We Should Never Agree on the Meaning of 'Game of the Year' Signifies
The difficulty of finding innovative releases remains the gaming sector's biggest ongoing concern. Despite the anxiety-inducing era of corporate consolidation, growing profit expectations, workforce challenges, extensive implementation of artificial intelligence, platform turmoil, shifting generational tastes, progress in many ways returns to the elusive quality of "breaking through."
That's why I'm more invested in "awards" like never before.
With only some weeks remaining in 2025, we're firmly in GOTY period, an era where the small percentage of gamers who aren't enjoying the same six free-to-play competitive titles every week tackle their backlogs, debate development quality, and recognize that they as well can't play everything. There will be exhaustive best-of lists, and there will be "but you forgot!" comments to these rankings. A player consensus-ish chosen by journalists, influencers, and fans will be revealed at industry event. (Industry artisans participate in 2026 at the DICE Awards and Game Developers Conference honors.)
This entire sanctification is in entertainment — there are no right or wrong answers when discussing the best titles of the year — but the importance appear greater. Every selection selected for a "game of the year", be it for the grand main award or "Excellent Puzzle Experience" in forum-voted awards, creates opportunity for wider discovery. A medium-scale experience that received little attention at release might unexpectedly find new life by competing with more recognizable (i.e. heavily marketed) blockbuster games. Once last year's Neva appeared in the running for recognition, It's certain for a fact that tons of people suddenly wanted to see coverage of Neva.
Conventionally, award shows has established minimal opportunity for the variety of releases launched annually. The difficulty to overcome to consider all feels like a monumental effort; approximately eighteen thousand titles came out on PC storefront in last year, while just seventy-four releases — from recent games and live service titles to smartphone and virtual reality specialized games — were included across the ceremony selections. As commercial success, discourse, and digital availability drive what people play each year, it's completely not feasible for the structure of honors to do justice twelve months of titles. Nevertheless, there exists opportunity for improvement, assuming we recognize its importance.

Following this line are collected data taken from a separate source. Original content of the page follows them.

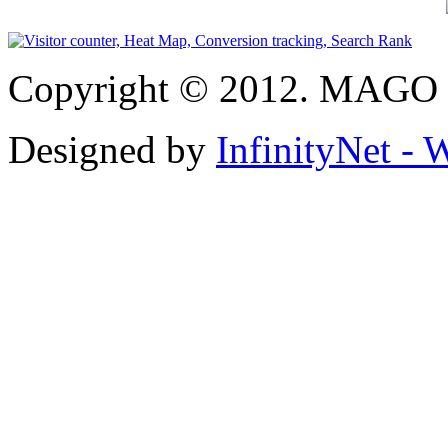
Copyright © 2012. MAGO S
Designed by
InfinityNet -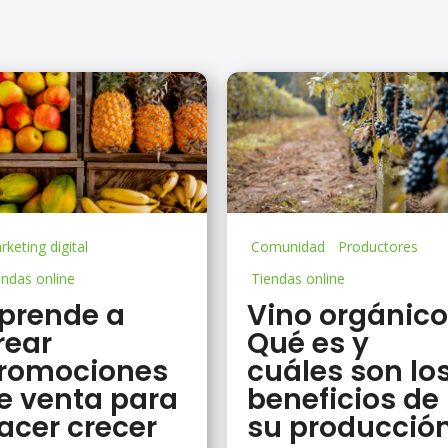
keting digital
Comunidad
Productores
endas online
Tiendas online
prende a
Vino orgánico
rear
Qué es y
romociones
cuáles son lo
e venta para
beneficios de
acer crecer
su producció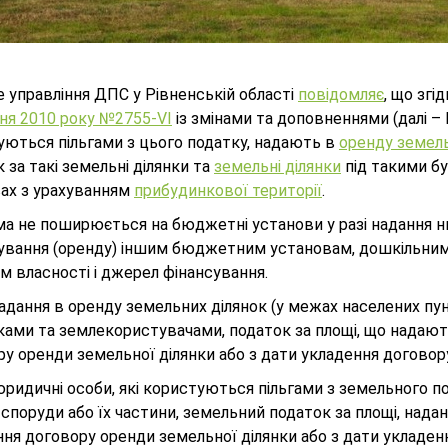
 управління ДПС у Рівненській області
повідомляє
, що згі
дня 2010 року №2755-VI
із змінами та доповненнями (далі –
уються пільгами з цього податку, надають в
оренду земель
 за такі земельні ділянки та
земельні ділянки
під такими бу
вах з урахуванням
прибудинкової території
.
а не поширюється на бюджетні установи у разі надання ни
ування (оренду) іншим бюджетним установам, дошкільним,
м власності і джерел фінансування.
надання в оренду земельних ділянок (у межах населених пун
ками та землекористувачами, податок за площі, що надают
у оренди земельної ділянки або з дати укладення договору 
ридичні особи, які користуються пільгами з земельного по
, споруди або їх частини, земельний податок за площі, нада
ня договору оренди земельної ділянки або з дати укладенн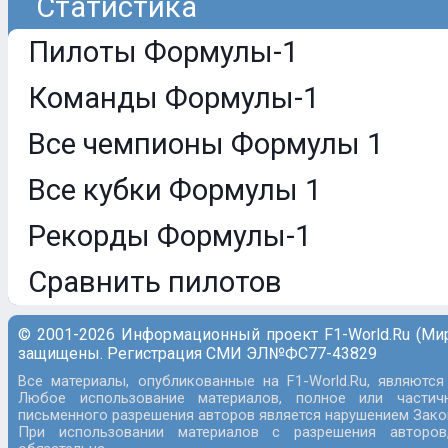
Статистика
Пилоты Формулы-1
Команды Формулы-1
Все чемпионы Формулы 1
Все кубки Формулы 1
Рекорды Формулы-1
Сравнить пилотов
© 2001-2026 Информационный проект F1-World.Ru (Ми
защищены. Регистрация СМИ ЭЛ№ФС77-43829
Все материалы, опубликованные на F1-World.Ru, являются
Любое использование материалов, полное или частич
письменного разрешения авторов является нарушением Закон
При использовании материалов с разрешения авторов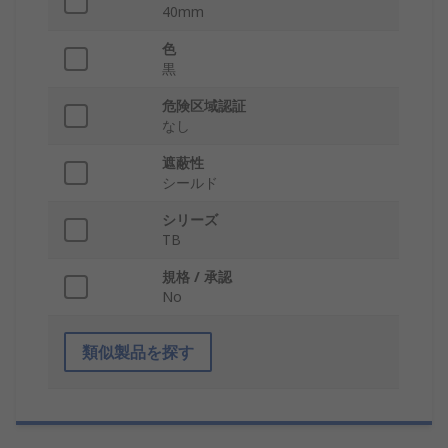
40mm
色
黒
危険区域認証
なし
遮蔽性
シールド
シリーズ
TB
規格 / 承認
No
類似製品を探す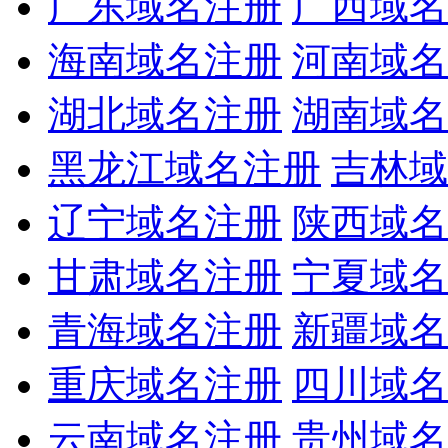
广东域名注册
广西域名
海南域名注册
河南域名
湖北域名注册
湖南域名
黑龙江域名注册
吉林域
辽宁域名注册
陕西域名
甘肃域名注册
宁夏域名
青海域名注册
新疆域名
重庆域名注册
四川域名
云南域名注册
贵州域名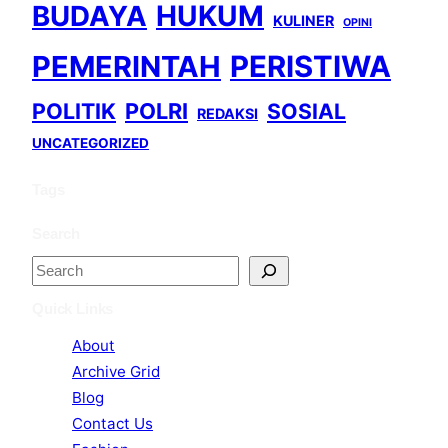
BUDAYA
HUKUM
KULINER
OPINI
PEMERINTAH
PERISTIWA
POLITIK
POLRI
SOSIAL
REDAKSI
UNCATEGORIZED
Tags
Search
S
e
Quick Links
a
About
r
Archive Grid
c
Blog
h
Contact Us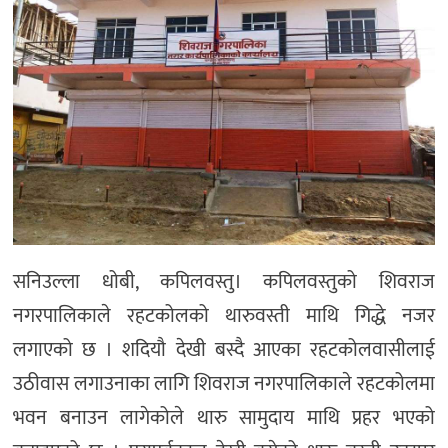
सनिउल्ला धोबी, कपिलवस्तु। कपिलवस्तुको शिवराज
नगरपालिकाले रहटकोलको थारुवस्ती माथि गिद्धे नजर
लगाएको छ । शदियौ देखी बस्दै आएका रहटकोलवासीलाई
उठीवास लगाउनाका लागि शिवराज नगरपालिकाले रहटकोलमा
भवन बनाउन लागेकोले थारु सामुदाय माथि प्रहर भएको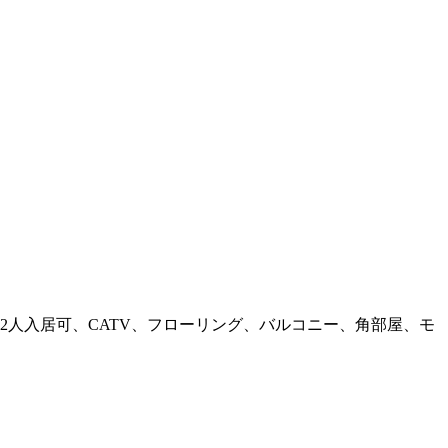
人入居可、CATV、フローリング、バルコニー、角部屋、モ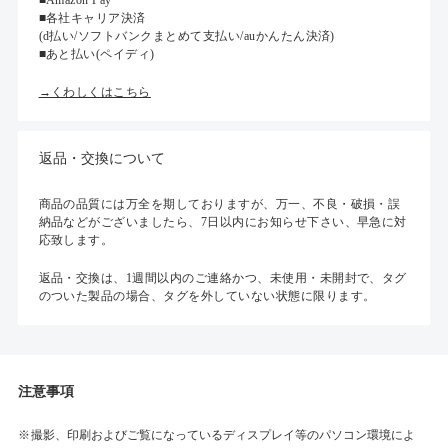
■各社キャリア決済
(d払い/ソフトバンクまとめて支払い/auかんたん決済)
■あと払い(ペイディ)
→くわしくはこちら
返品・交換について
商品の品質には万全を期しておりますが、万一、不良・破損・誤
納品などがございましたら、7日以内にお知らせ下さい、早急に対
応致します。
返品・交換は、1週間以内のご連絡かつ、未使用・未開封で、タグ
のついた製品の場合、タグを外していない状態に限ります。
注意事項
撮影、印刷およびご覧になっているディスプレイ等のパソコン環境によ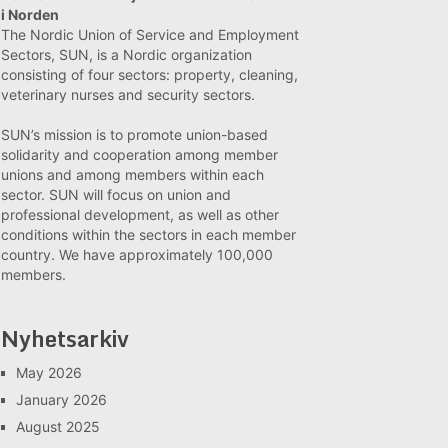
i Norden
The Nordic Union of Service and Employment
Sectors, SUN, is a Nordic organization
consisting of four sectors: property, cleaning,
veterinary nurses and security sectors.
SUN’s mission is to promote union-based
solidarity and cooperation among member
unions and among members within each
sector. SUN will focus on union and
professional development, as well as other
conditions within the sectors in each member
country. We have approximately 100,000
members.
Nyhetsarkiv
May 2026
January 2026
August 2025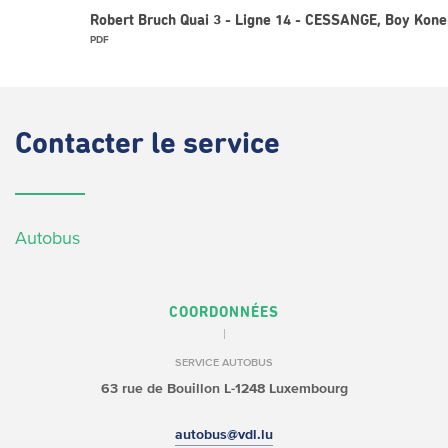
Robert Bruch Quai 3 - Ligne 14 - CESSANGE, Boy Kone
PDF
Contacter
le service
Autobus
COORDONNÉES
SERVICE AUTOBUS
63 rue de Bouillon
L-1248 Luxembourg
autobus@vdl.lu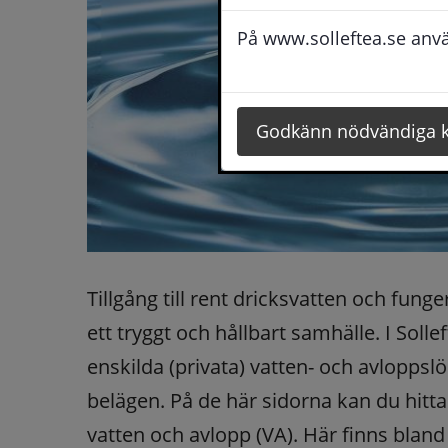
På www.solleftea.se använ
Godkänn nödvändiga 
Tillgång till rent dricksvatten och fung
ett tryggt och hållbart samhälle. I So
enskilda (privata) vatten- och avloppsl
belägen. På de här sidorna kan du hitt
vatten och avlopp (VA). Här finns bland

The Predictability of Game Awards
In early December, a long-running ceremony, including interactive entertainment's longest-running awards ceremonies, published its contenders. While the selection for top honor itself takes place in January, you can already notice the trend: The current selections made room for deserving candidates — blockbuster games that garnered recognition for refinement and scope, hit indies welcomed with major-studio hype — but throughout a wide range of honor classifications, there's a obvious predominance of familiar titles. Across the enormous variety of visual style and play styles, the "Best Visual Design" allows inclusion for multiple open-world games set in feudal Japan: Ghost of Yōtei and Assassin's Creed Shadows.
"Were I designing a next year's GOTY ideally," an observer commented in online commentary continuing to enjoying, "it must feature a Sony exploration role-playing game with turn-based hybrid combat, party dynamics, and RNG-heavy procedural advancement that leans into chance elements and features modest management base building."
GOTY voting, across organized and unofficial versions, has grown expected. Several cycles of nominees and winners has established a template for which kind of refined lengthy title can achieve a Game of the Year nominee. There are games that never reach GOTY or including "important" technical awards like Game Direction or Story, frequently because to innovative design and unusual systems. The majority of titles launched in any given year are destined to be limited into genre categories.
Specific Examples
Hypothetical: Could Sonic Racing: Crossworlds, a title with critical ratings marginally less than Death Stranding 2 and Ghosts of Yōtei, reach the top 10 of The Game Awards' GOTY selection? Or even one for excellent music (because the music is exceptional and deserves it)? Doubtful. Excellent Driving Experience? Certainly.
How exceptional should Street Fighter 6 need to be to earn GOTY consideration? Can voters look at distinct acting in Baby Steps, The Alters, or The Drifter and see the best voice work of 2025 without a studio-franchise sheen? Does Despelote's two-hour duration have "adequate" narrative to warrant a (deserved) Top Story recognition? (Furthermore, does annual event require a Best Documentary award?)
Similarity in preferences over recent cycles — among journalists, within communities — shows a method progressively biased toward a specific extended experience, or smaller titles that landed with sufficient attention to meet criteria. Problematic for a field where exploration is everything.